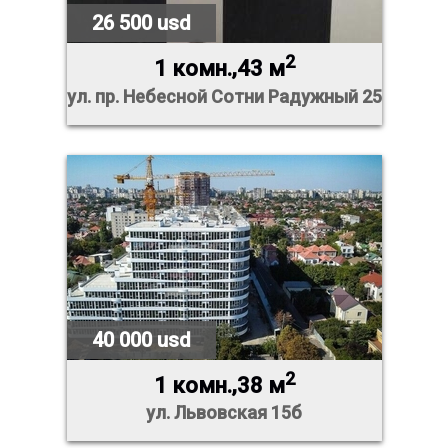
26 500 usd
2
1 комн.,43 м
ул. пр. Небесной Сотни Радужный 25
40 000 usd
2
1 комн.,38 м
ул. Львовская 15б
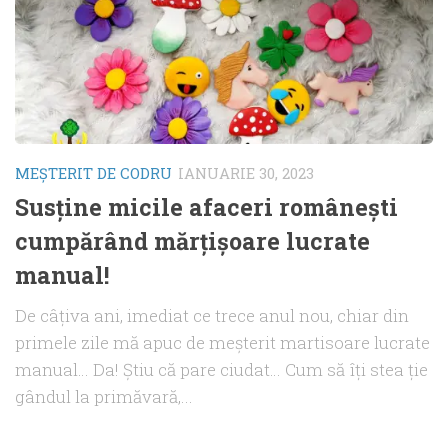
MEŞTERIT DE CODRU
IANUARIE 30, 2023
Susține micile afaceri românești
cumpărând mărțișoare lucrate
manual!
De câțiva ani, imediat ce trece anul nou, chiar din
primele zile mă apuc de meșterit martisoare lucrate
manual… Da! Știu că pare ciudat… Cum să îți stea ție
gândul la primăvară,...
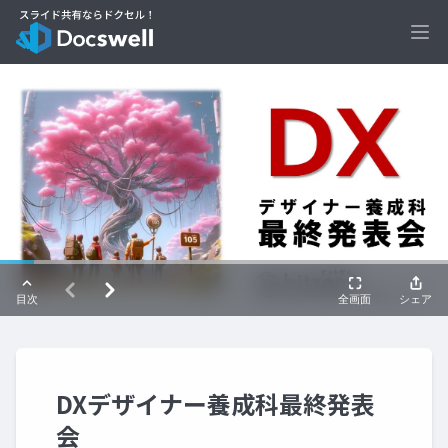
Ope
DXデザイナー養成科最終発表
会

━━━━━━━━━━━━━━━━

*EXERCISE AIM:*
Convert the listing above into a Markdown table with a Row column for the row number and a Text column for each line. Leave out blank lines and the pictures.

*TASK RESULT:*
| Row | Text |
|---|---|
| 1 | 26 500 usd |
| 2 | 2 |
| 3 | 1 комн.,43 м |
| 4 | ул. пр. Небесной Сотни Радужный 25 |
| 5 | 40 000 usd |
| 6 | 2 |
| 7 | 1 комн.,38 м |
| 8 | ул. Львовская 15б |
| 9 | MEŞTERIT DE CODRU |
| 10 | IANUARIE 30, 2023 |
| 11 | Susține micile afaceri românești |
| 12 | cumpărând mărțișoare lucrate |
| 13 | manual! |
| 14 | De câțiva ani, imediat ce trece anul nou, chiar din |
| 15 | primele zile mă apuc de meșterit martisoare lucrate |
| 16 | manual… Da! Știu că pare ciudat… Cum să îți stea ție |
| 17 | gândul la primăvară,... |
| 18 | Ope |
| 19 | DXデザイナー養成科最終発表 |
| 20 | 会 |